Gauging smartphone stress

The toll of smartphone usage on stress levels has been widely contested, and research on smartphone stress is still in its early stages. But some recent studies suggest that too much screen time could reduce sleep, impact work-life balance and negatively affect brain function.

At McGill University, researchers presented several studies that suggest that reliance on GPS programs – like Google Maps or Apple Maps – can negatively impact a user’s hippocampus, the part of the brain that helps people navigate using visual memory.

Researchers from Michigan State University found that people who checked their smartphones for work-related purposes after 9 p.m. were more tired and less alert at their jobs the next day. Researchers credited their findings to mental stimulation from smartphones that made it difficult for subjects to relax and fall asleep.

Levy insists these anti-smartphones won’t eclipse smartphone sales anytime soon, but he agrees that there’s a certain appeal to bare-bones tech.

“The promise of technology is that it’ll improve our lives, but sometimes we become enslaved to the technology because there’s so much going on,” he said. “A certain part of our brain is always looking for something that is perhaps simpler … and delivers as promised with fewer frustrations.”

Still, Levy says it’s too early to say whether these pared-down devices will take off, simply because they’re so new.

“These will never have mainstream appeal within any demographic within any consumer group, but the question is: is there enough demand? Do they have enough features to keep mainstream millennial consumers interested? And I think for that the question remains unanswered.”

As for the bygone flip phone, there’s some evidence that they aren’t totally extinct. According to recent figures from the International Data Corporation, a U.S. research firm, an additional two million “feature phones” – phones that simply make calls and texts – were sold in 2015 in the U.S., an increase from the previous year.

By the numbers


Light 3

HOW DESIGNERS DESCRIBE IT: “Unlike a basic flip phone, Light won’t allow you to text, email or anything, it is the most simple phone designed specifically to work with your existing smartphone.”

SIZE: 4.5 mm thick (advertised as “the world’s thinnest phone”)

COST: $100 USD

STAGE OF PRODUCTION: Available for pre-order with shipping beginning in the summer of 2016.

APPEAL: Clean design, fits inside wallet, can last 20 days on a single charge.

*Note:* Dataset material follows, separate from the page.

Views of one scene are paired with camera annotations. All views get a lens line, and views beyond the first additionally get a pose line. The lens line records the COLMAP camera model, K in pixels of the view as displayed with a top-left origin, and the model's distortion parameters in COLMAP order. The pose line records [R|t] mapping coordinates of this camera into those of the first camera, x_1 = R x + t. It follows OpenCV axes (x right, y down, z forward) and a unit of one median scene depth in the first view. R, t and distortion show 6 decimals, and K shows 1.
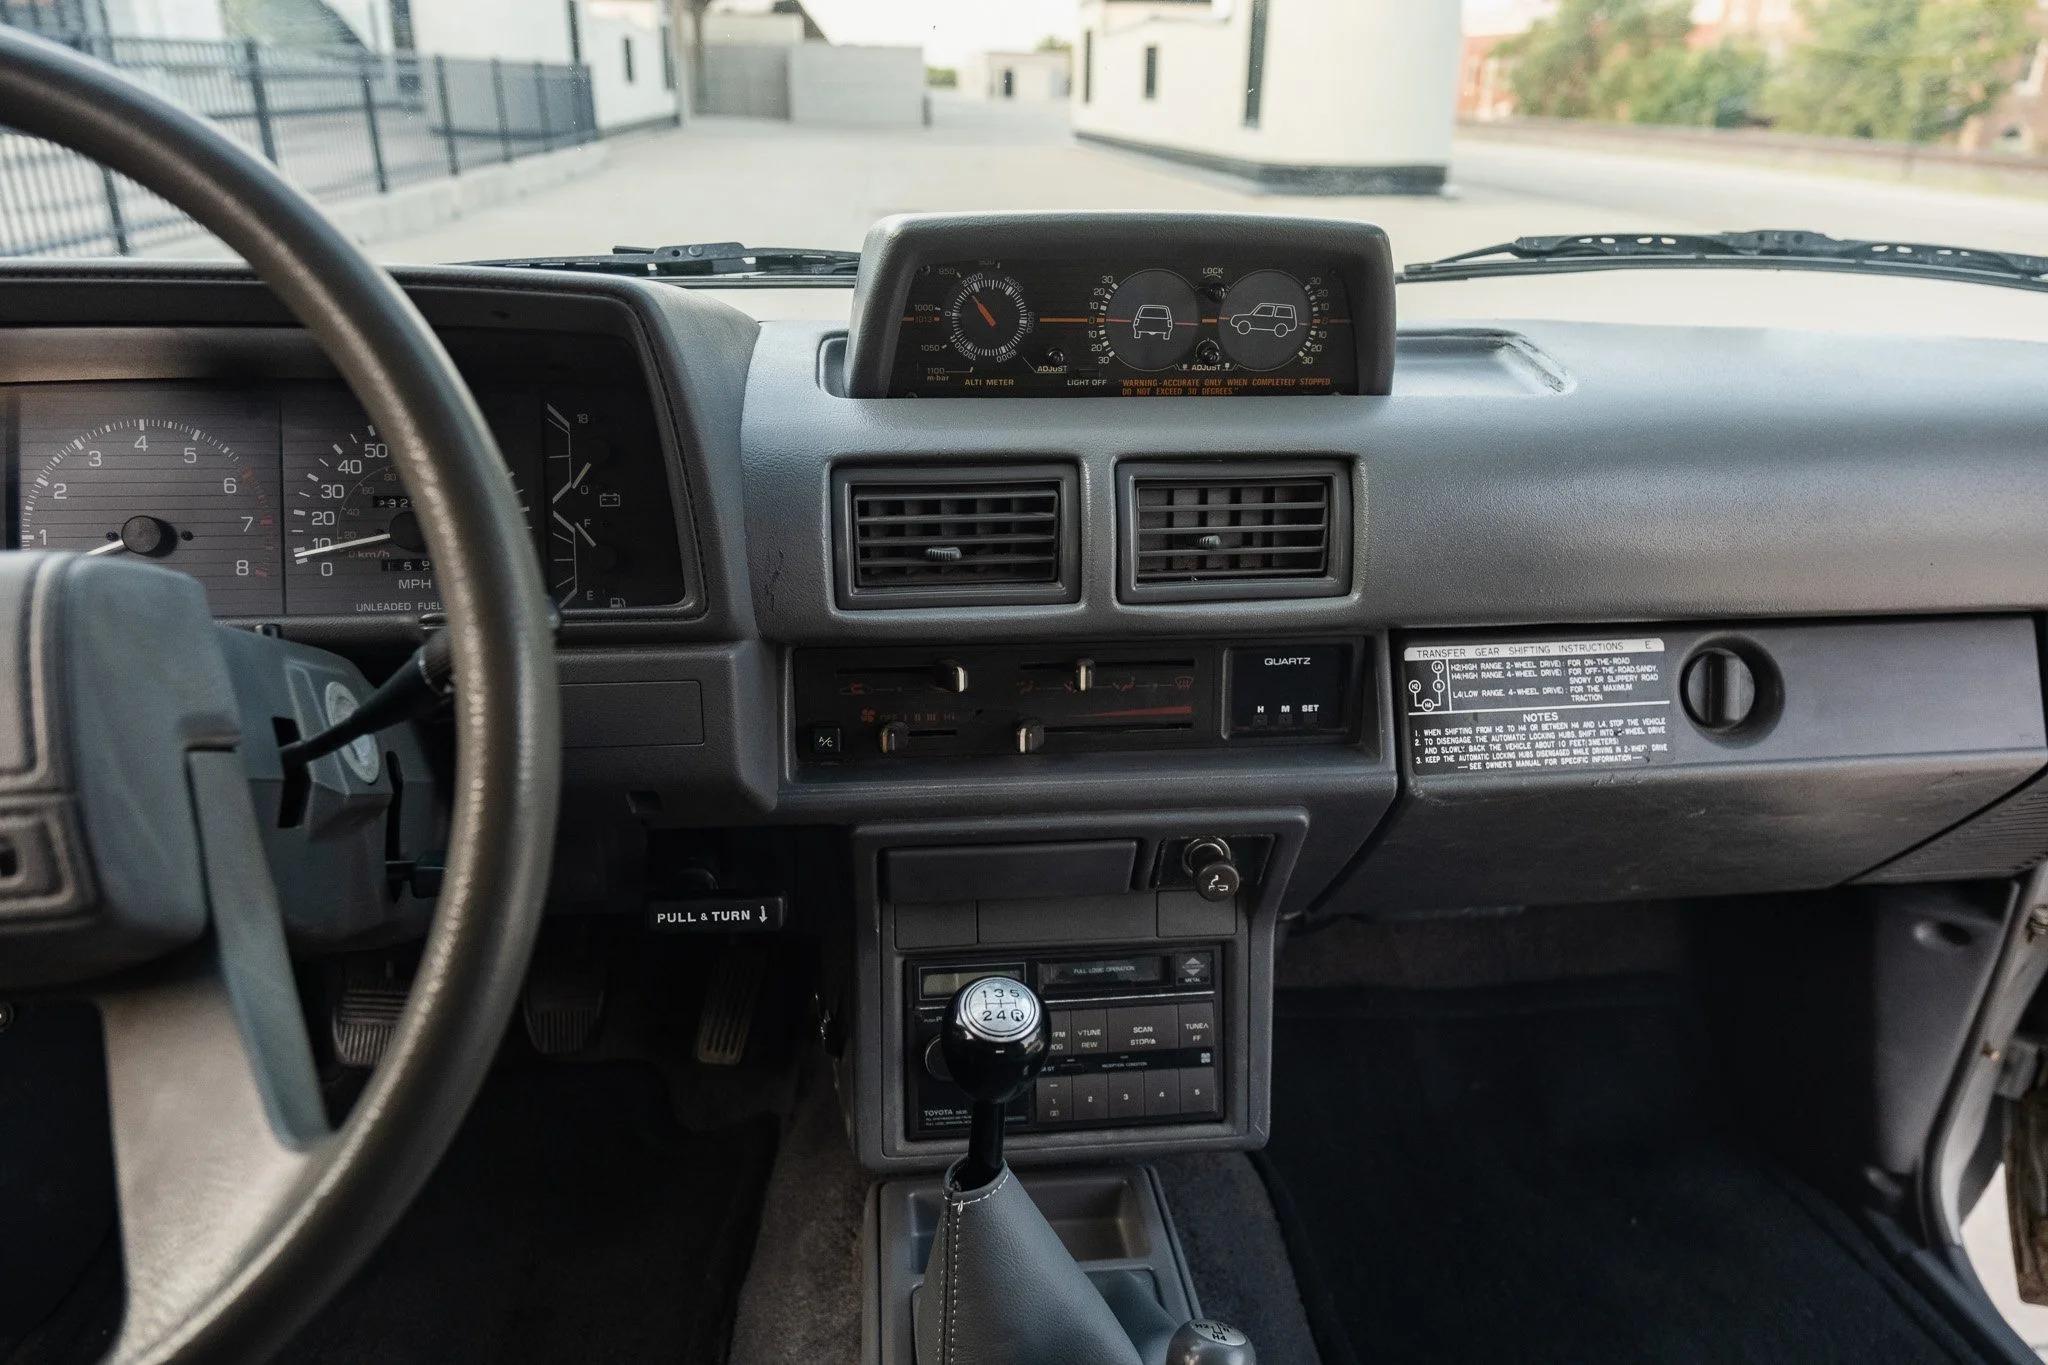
lens RADIAL K [[1424.3, 0, 1017.3], [0, 1424.3, 683.4], [0, 0, 1]] dist [-0.049509, 0.004874]
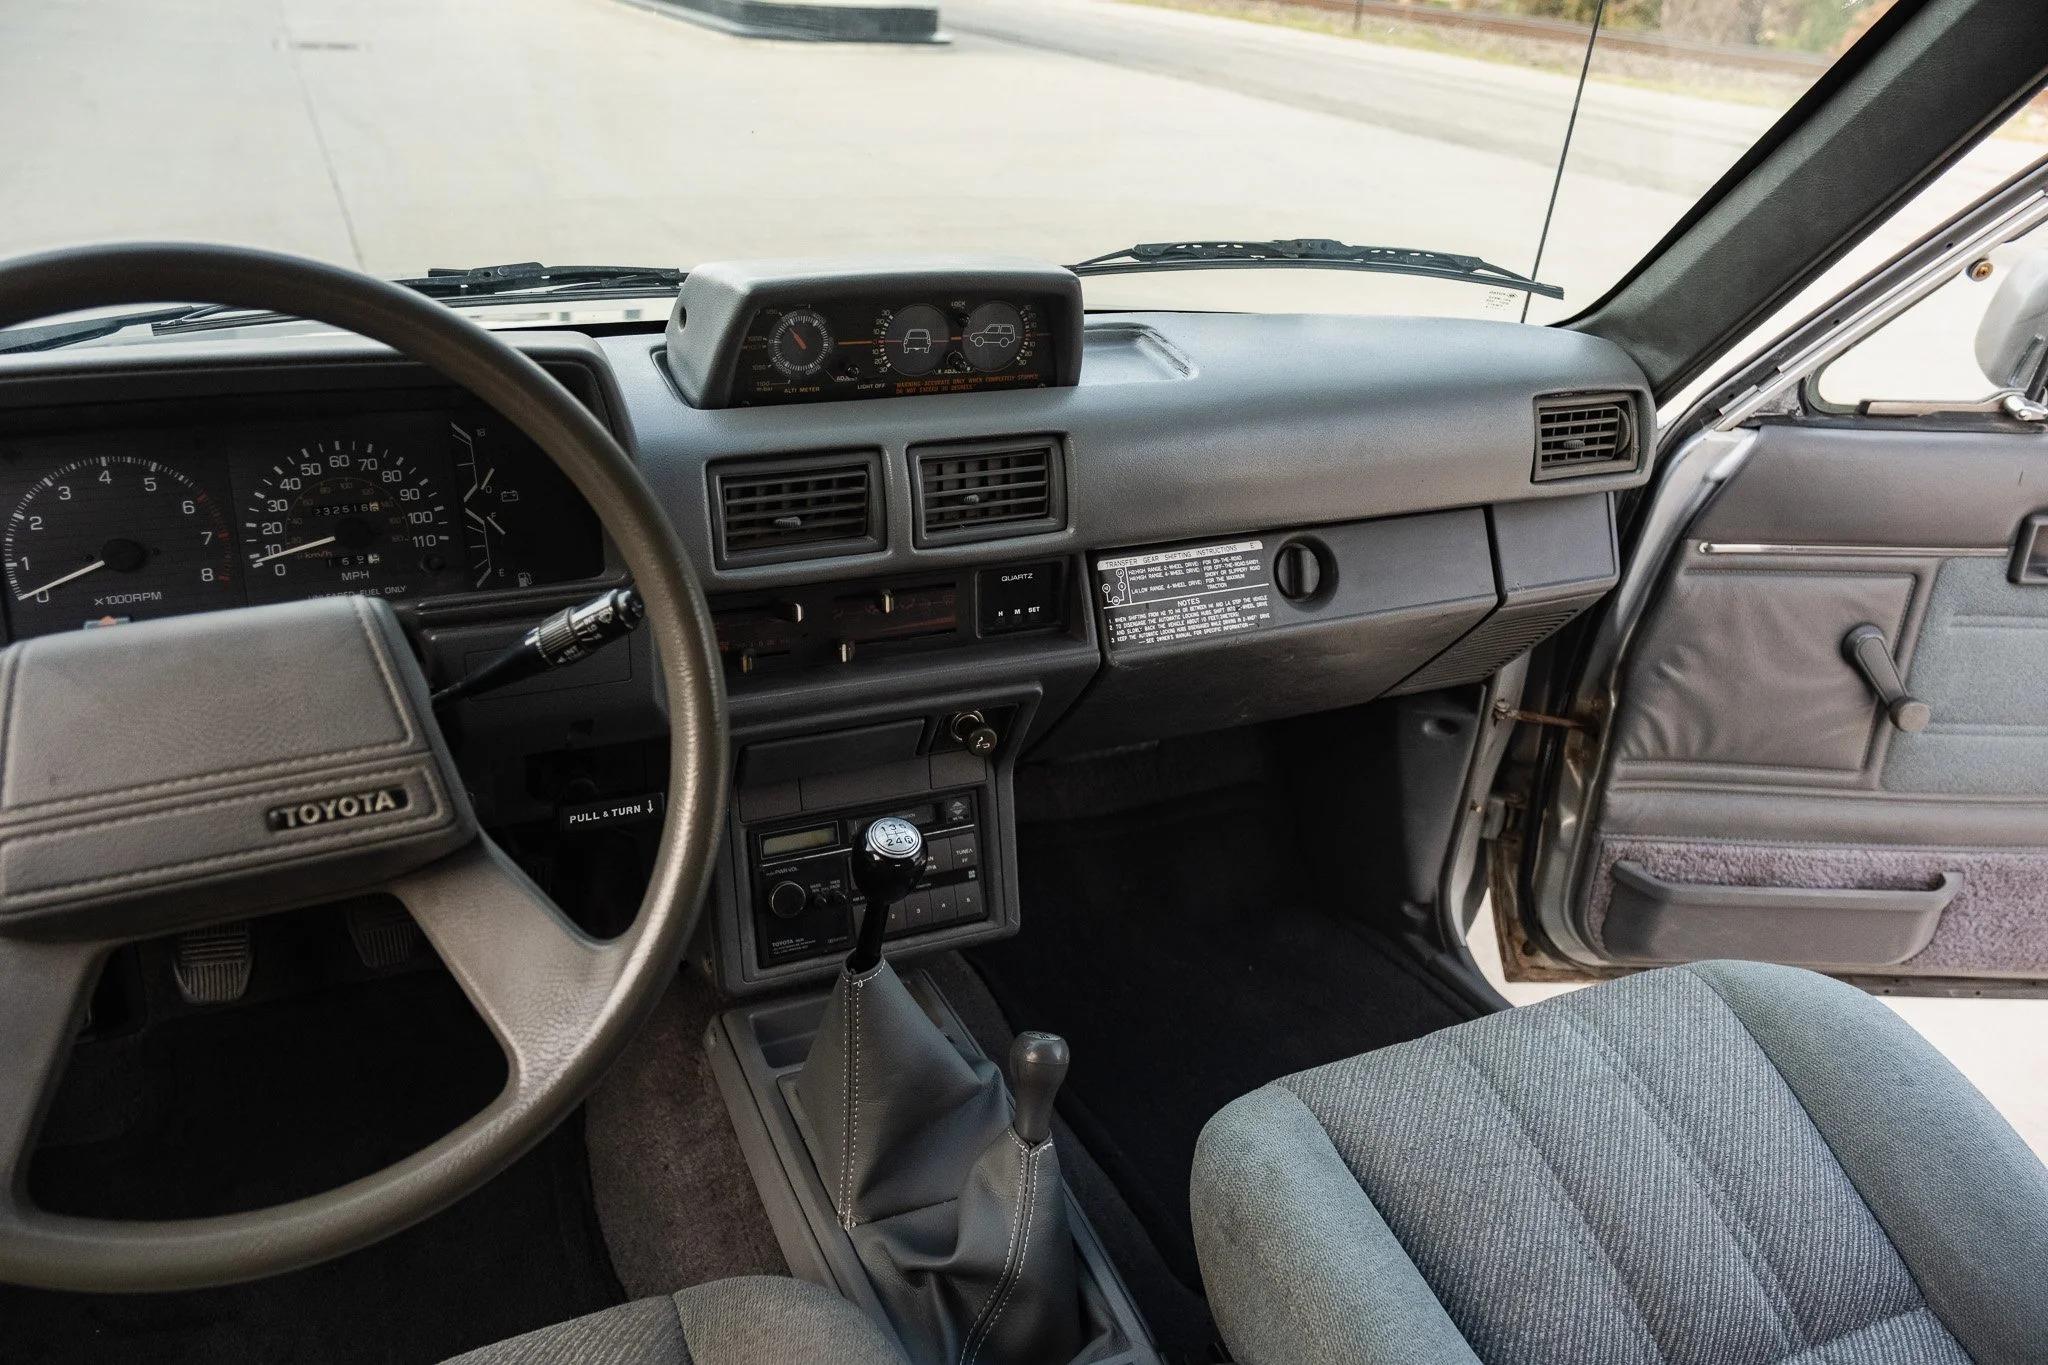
lens RADIAL K [[1534.3, 0, 1027.6], [0, 1534.3, 656.8], [0, 0, 1]] dist [-0.103759, 0.001438]
pose [[0.941286, -0.097751, 0.323149, -0.291293], [0.077132, 0.994117, 0.076043, -0.051965], [-0.328681, -0.046653, 0.943288, -0.413310]]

POSSIBLE DOWNSIDE: Doesn’t support texting,

COLOURS: White, and a black version called “Night” is in the works.



HOW DESIGNERS DESCRIBE IT: “Featuring a first-of-its-kind fully round screen and a palm-sized form factor, Runcible is modeled on devices humans have carried around with them and loved for hundreds or thousands of years: the pocket watch, the compact, the compass, the magical stone in your hand.”

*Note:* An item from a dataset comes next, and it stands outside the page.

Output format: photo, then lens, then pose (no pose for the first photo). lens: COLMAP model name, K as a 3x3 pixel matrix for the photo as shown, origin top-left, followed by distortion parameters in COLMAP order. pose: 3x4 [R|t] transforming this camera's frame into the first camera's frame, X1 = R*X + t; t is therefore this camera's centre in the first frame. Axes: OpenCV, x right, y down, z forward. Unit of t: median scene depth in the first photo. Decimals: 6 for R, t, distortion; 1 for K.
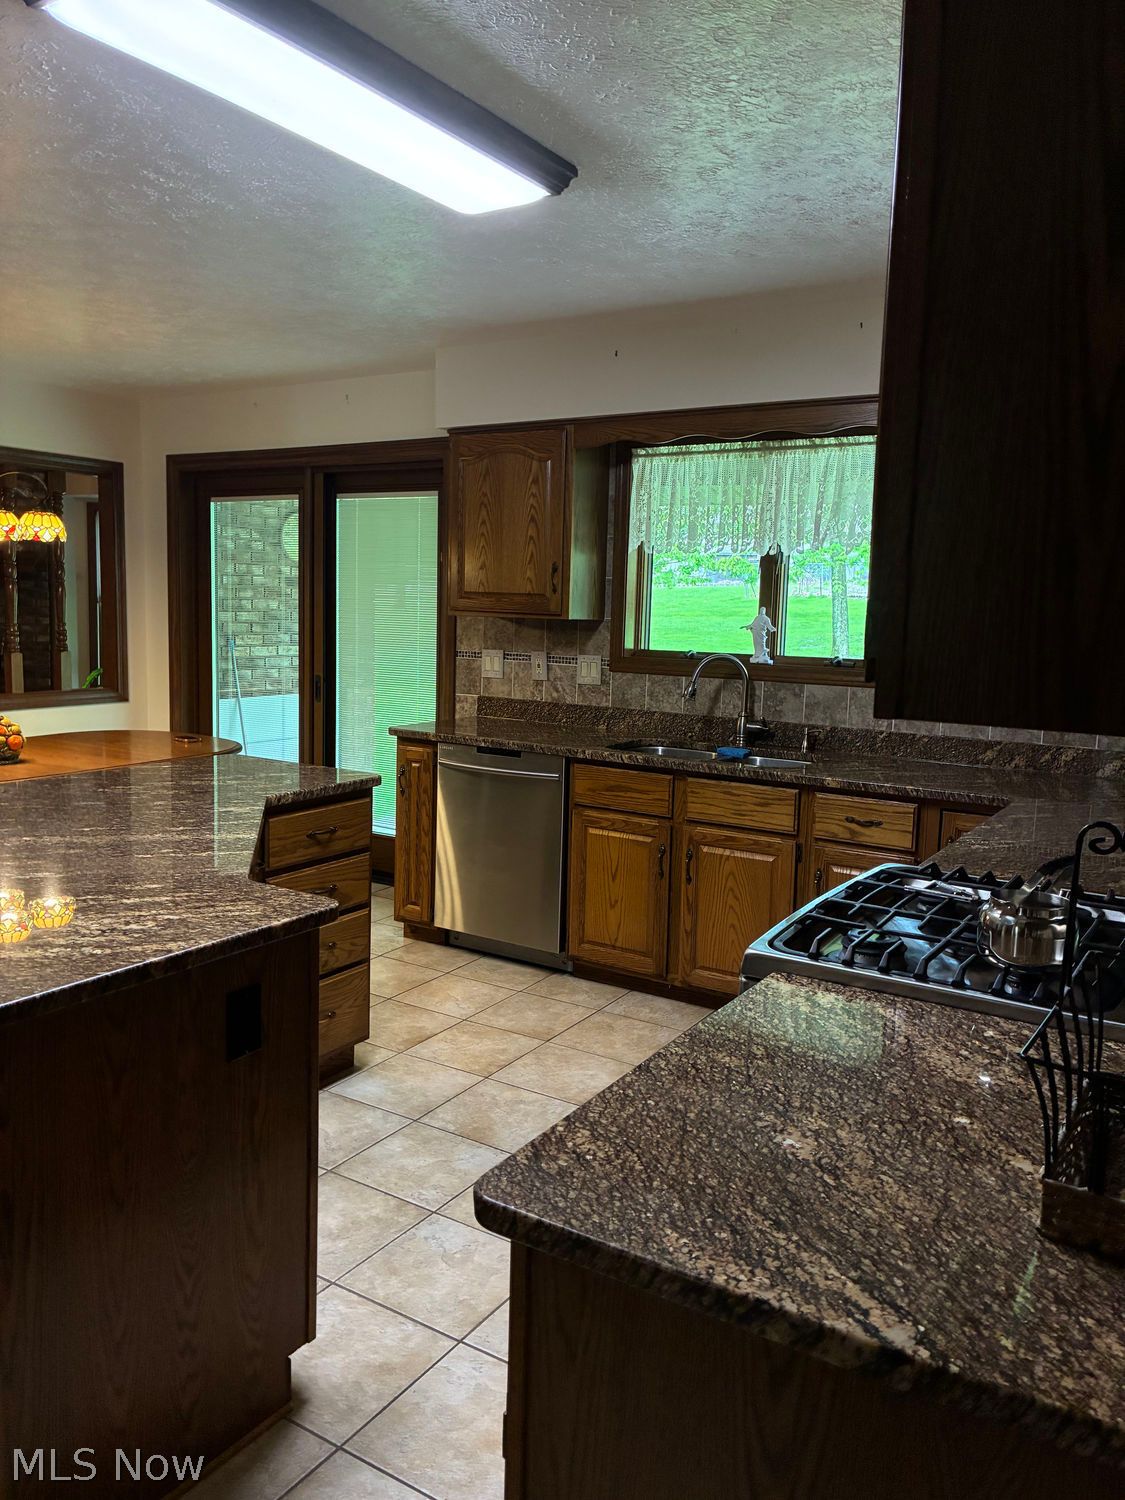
lens RADIAL K [[1132.6, 0, 562.0], [0, 1132.6, 735.0], [0, 0, 1]] dist [0.042528, -0.056160]
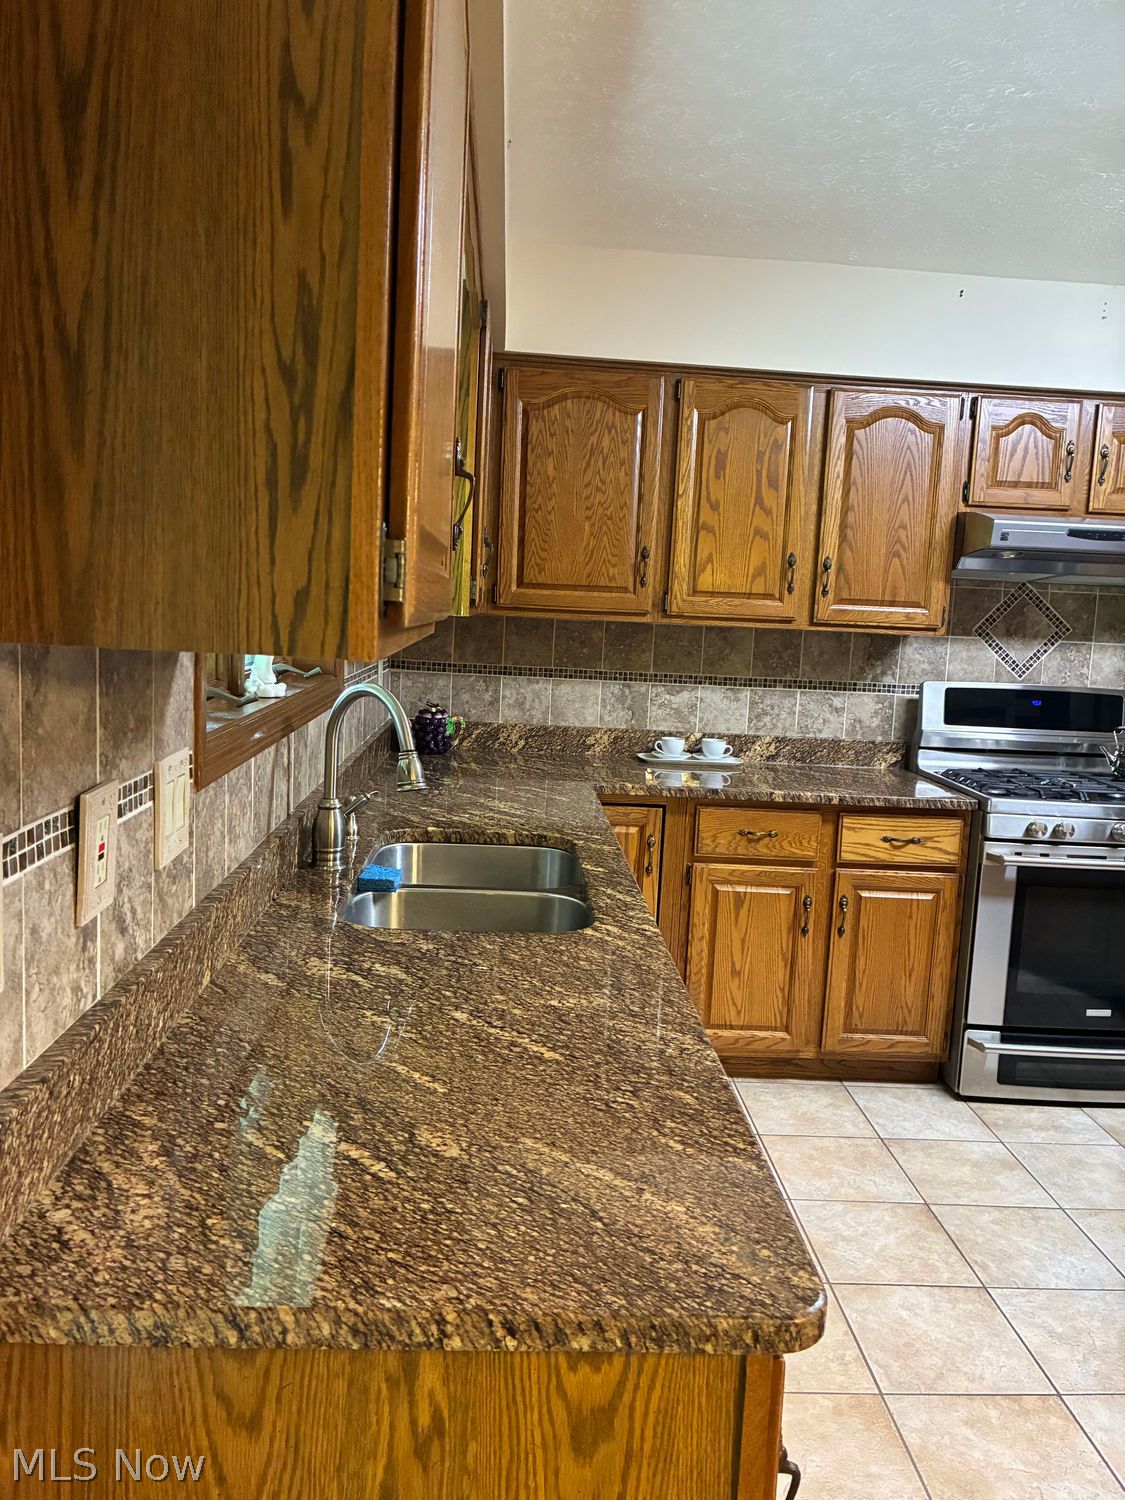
lens RADIAL K [[1132.6, 0, 573.9], [0, 1132.6, 742.2], [0, 0, 1]] dist [0.042528, -0.056160]
pose [[-0.583601, -0.155379, 0.797037, -0.293860], [0.030182, 0.976694, 0.212502, -0.152092], [-0.811480, 0.148073, -0.565310, 1.269978]]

SIZE: 2.5-inch display, fits in the palm of the hand.

COST: $399 to $599 USD, depending on the model

STAGE OF PRODUCTION: Available in fall of 2016, open for pre-order.

APPEAL: Wi-Fi-connectivity, unique wooden backing,

POSSIBLE DOWNSIDE: For those truly looking to disconnect, the allure of Internet connectivity may be a deal-breaker.

COLOURS: Dark grey plastic or wooden backings, including a “Sinker Redwood” salvaged from Mendocino, Cali.

MP 01

MP 01

HOW DESIGNERS DESCRIBE IT: “The Punkt. MP 01 is a stylish, well-crafted mobile phone which focuses on modern simplicity, inside and out. It makes phone calls and sends texts. That’s all.”

SIZE: 14.5 mm thick

COST: $295 USD

STAGE OF PRODUCTION: Available for sale.

APPEAL: “Bespoke ringtones” by Norwegian sound artist Kjetil Røst Nilsen, an alarm clock.

POSSIBLE DOWNSIDE: Users must acquaint themselves with the phone’s keypad shortcuts to access features such as call history, voicemail and hands-free mode.